Rust's overview from Javascript / Typescript

I have been actively learning Rust from the Rust book for the last 7 days averaging around 5 hours per day. I am currently on chapter 19 which discusses some "advanced features". Here is my thought as a Javascript developer.

The Rust programming language

Rust is a low-level programming language just like c or c++. However, what makes it unique is its promise to "guarantee memory-safety and thread-safety" while maintaining performances. In fact, benchmarks often present Rust as being as fast as c++. You can learn more about the Rust programming language on their official website.


Rust feels modern and comes with a lot of utility functions that make development easier. It has a great community and detailed documentation. Rust also has great IDE support and a very friendly error/warning message.

Some similarities

  • Array methods

    Rust has built-in utility functions like .filter or .map to iterate over an "iterators." Their syntax is quite similar to their javascript conterpart. Bellow is an example of rust .map which increment all element of an array by 1.

    let array: Vec<i32> = [1, 2, 3].iter().map(|x|  x  +  1).collect();
  • Variable declaration

    Rust variable declaration syntax as you may have noticed in the above example is similar to the one used in typescripts; They use the let keywords. The type definition is not always required as the compiler can often make good guesses from its usage. The following is a perfectly valid rust code.

    let num = 32;
  • Closures

    Rust has closures. They are very similar to javascript lambdas. Bellow is an example of javascript closure;

    let  my_closure  =  |x:  i32, y:  i32| {x  +  y};
    println!("The result {}", my_closure(12,12));
    // prints "The result 24

Some differences

  • Imutability is the default

    All variable in rust are immutable by default;

    let num1 = 4;
    // num1 is considered as a constant variable
    let mut num2 = 4;
    // num2 is mutable;

    One thing to note though about rust immutability is that it is recursive and behaves like "Object.freeze" in javascript or ReadOnly type in typescript.

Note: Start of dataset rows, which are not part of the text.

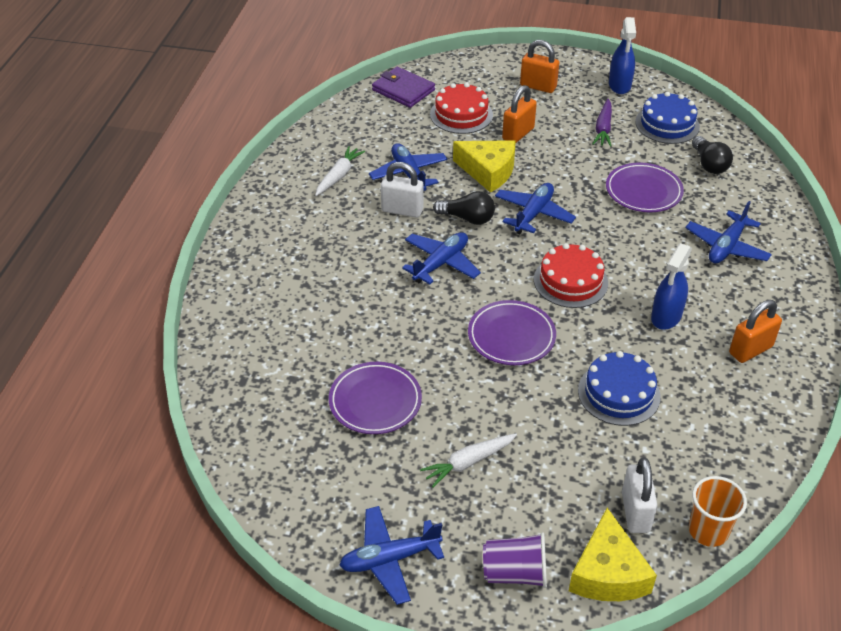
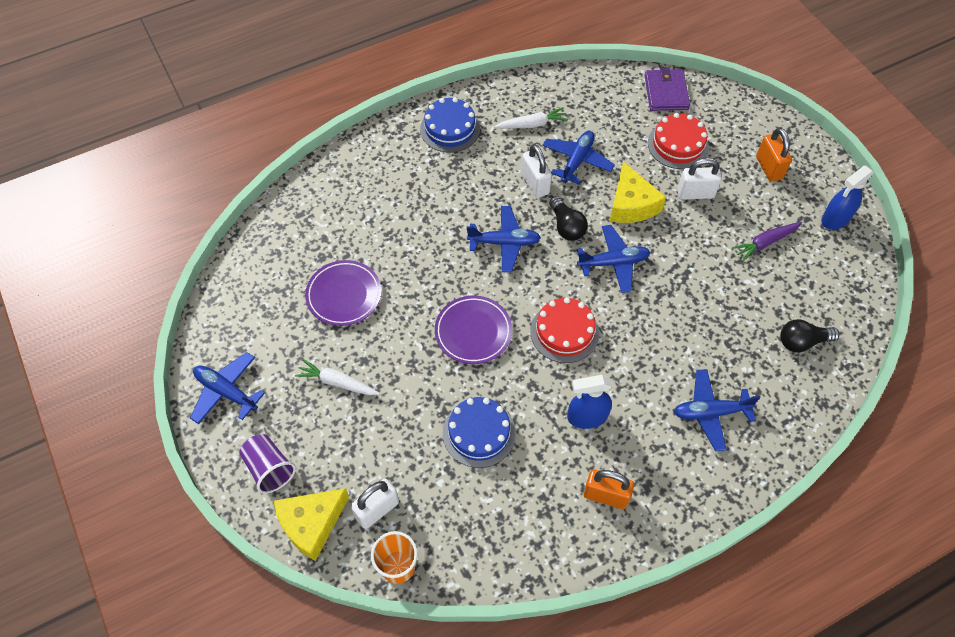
camera: 50 degrees right, 15 degrees up
(518, 134) = (695, 193): orange padlock -> white padlock
(643, 191) = (717, 316): purple plate -> none
(667, 124) = (822, 282): blue cake -> blue cake (450, 129)
(709, 164) = (802, 342): black light bulb -> black light bulb turned 45 degrees clockwise

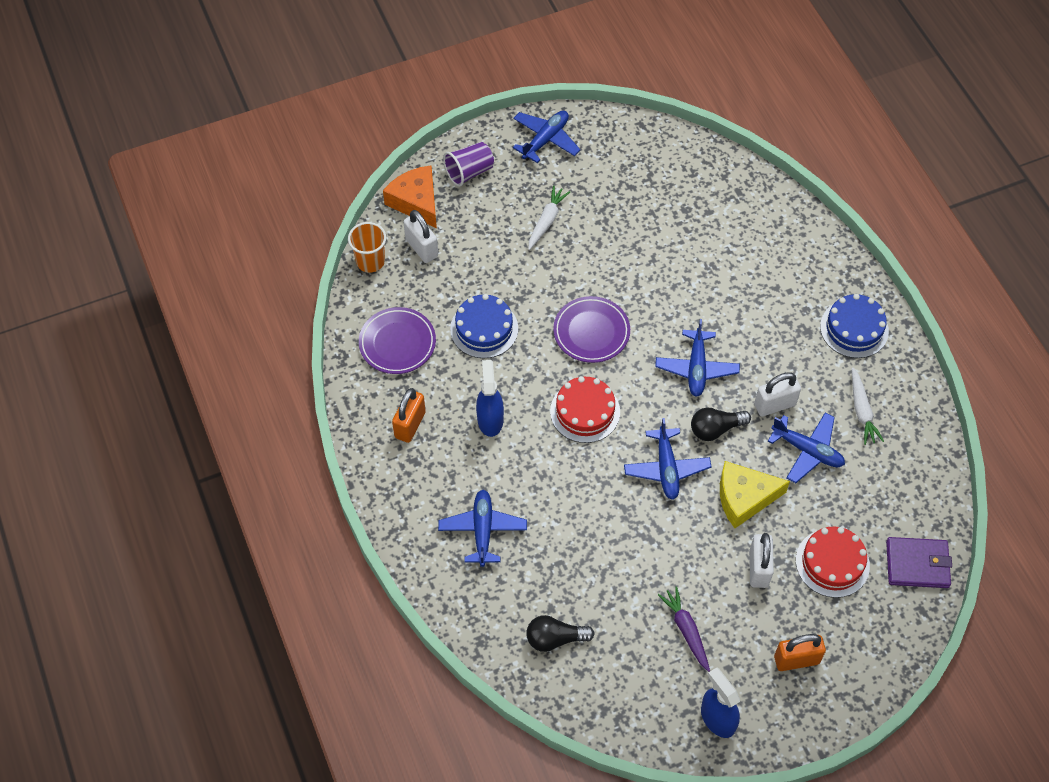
camera: 95 degrees right, 0 degrees up
(311, 524) = (416, 202): yellow cheese -> orange cheese
(344, 295) = (640, 227): purple plate -> purple plate (397, 343)
(802, 342) = (555, 638): black light bulb -> black light bulb turned 90 degrees counterclockwise

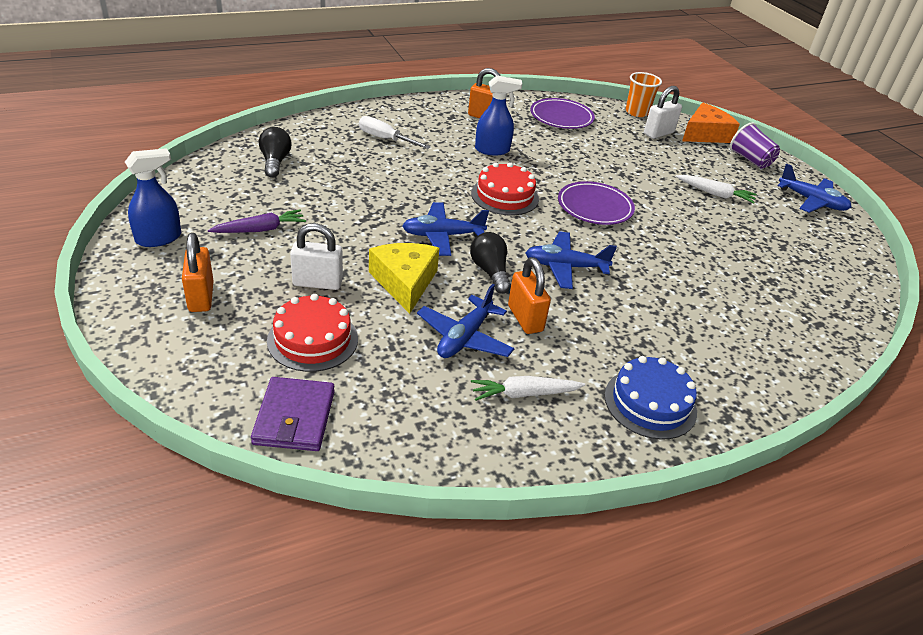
camera: 85 degrees right, 20 degrees down
(482, 530) = (385, 139): blue plane -> white screwdriver
(484, 329) = (584, 154): blue cake -> none
(774, 405) = (525, 318): white padlock -> orange padlock

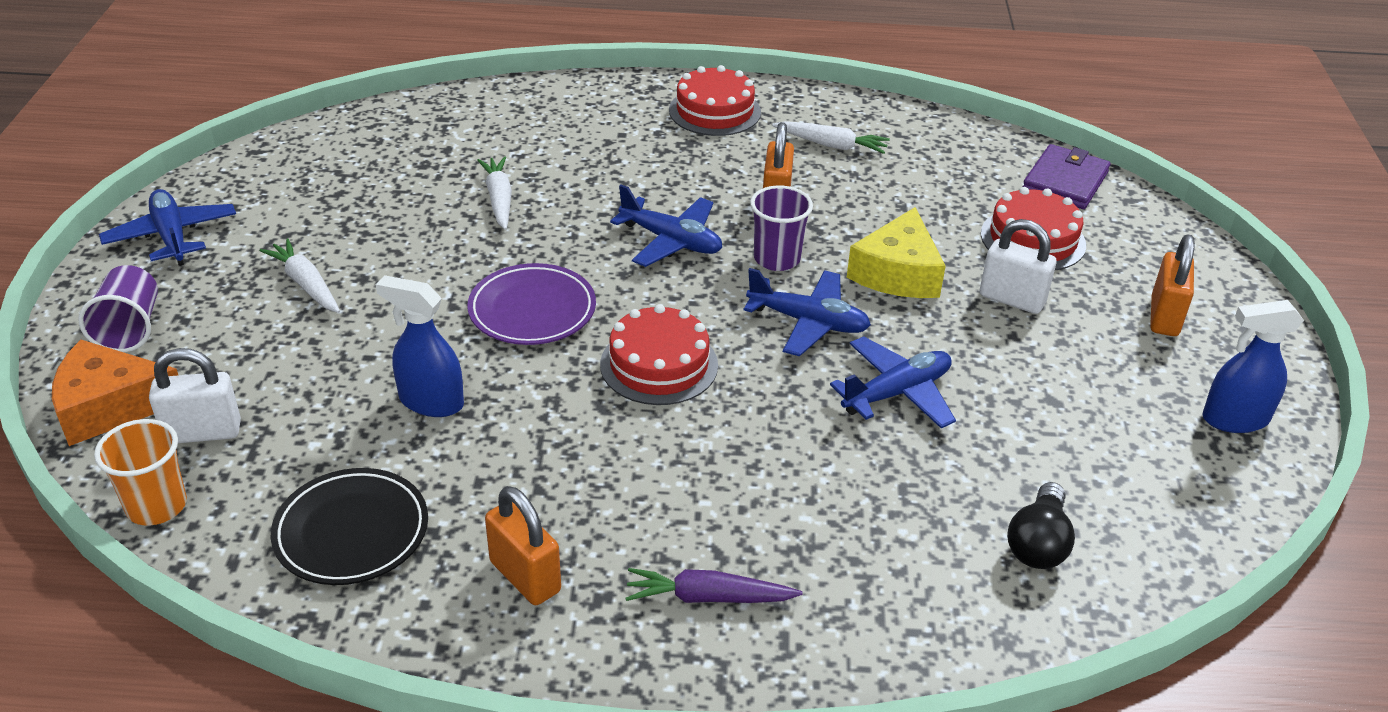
camera: 150 degrees left, 0 degrees up
(260, 229) = (1080, 398): purple carrot -> purple carrot (708, 597)
(385, 139) = (793, 558): white screwdriver -> none
(464, 337) = (860, 201): blue plane -> blue plane (897, 393)
(490, 272) = (777, 259): black light bulb -> purple cup
(492, 150) = (593, 471): blue spray bottle -> blue spray bottle (431, 402)
(561, 117) = (351, 532): purple plate -> black plate
(650, 403) = (715, 111): blue cake -> red cake
(695, 268) = (499, 199): none -> white carrot

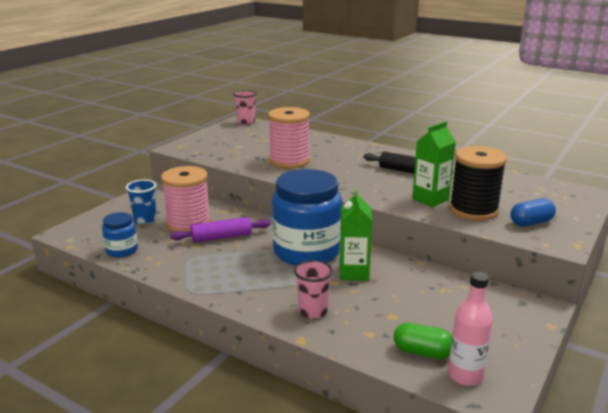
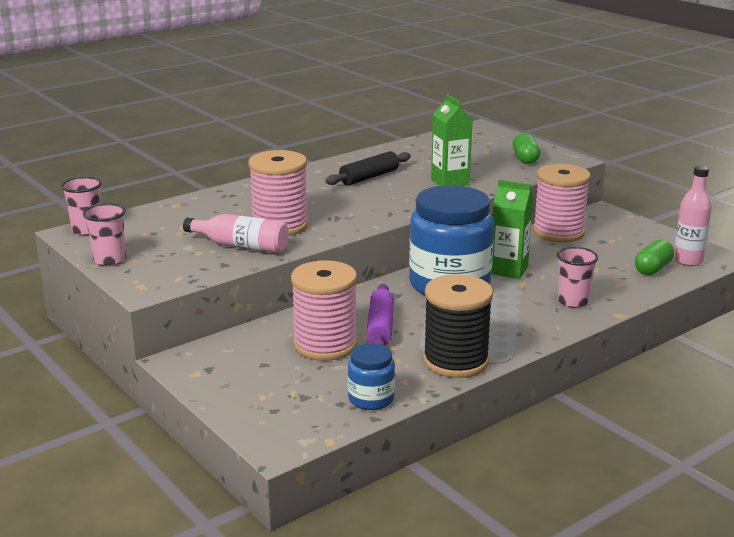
camera: 70 degrees left, 0 degrees up
(145, 219) = (284, 375): blue cup -> none
(209, 134) = (110, 260): none -> pink cup
(249, 157) = (241, 246): none -> pink bottle
(460, 287) = (558, 232): none -> pink spool
(473, 210) = (486, 172): black spool -> black spool (455, 361)
(531, 222) = (525, 159): blue capsule -> green capsule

For example, pushing to an non-mutable variable raises a compile error.

    // this does not compile
    let non_mutable_array  =  vec![12,25,58];
  • No garbage collection

    Rust is not garbage collected and guarantees memory safety through the concept of ownerships whose rules are that :

    • Each value in Rust has a variable that’s called its owner.
    • There can only be one owner at a time.
    • When the owner goes out of scope, the value will be dropped.
  • Classes and OOP

    Rust does not have classes but structs that behave similarly. They can hold properties and are quite easy to work with. However, learning how to use structs is out of the scope of this article. Struct in Rust:

    struct Person{
        name: String,
        age: u8
    let person : Person = Person { name: "Jhon", age: 6};

    Rust also has traits that behave like interfaces ( abstracts classes ). I however find their appellation much more intuitive than interface or abstract classes. Rust does not have inheritance, but the behavior can be mimicked through the use of the default method in trait implementations. more on traits.

Learning curve

Learning Rust from a language as high as javascript can be difficult. The reason is that Rust being a system programming language, requires knowing some lower-level concepts.
That said, I must mention that the rust book is very well written and easy to understand. It goes into great detail about the reason for certain behaviors. Knowing the reason why the borrow checker goes made debugging much easier for me.

Why Rust

Rust is a good solution to build a fast and secure backend server. It is also a good choice to start writing web assembly and produce very fast front-end applications.

I chose rust as the main language to build "crawling-spider", a project on which I will be working for the next two months or so.
Inspired by scraper-copier "crawling-spider" is a visual live browser simulation of the web crawling process.

After words

I am still very new to Rust. Some of what has been said may be wrong. Going forward, I plan to build a portable server mock in Rust as my first project.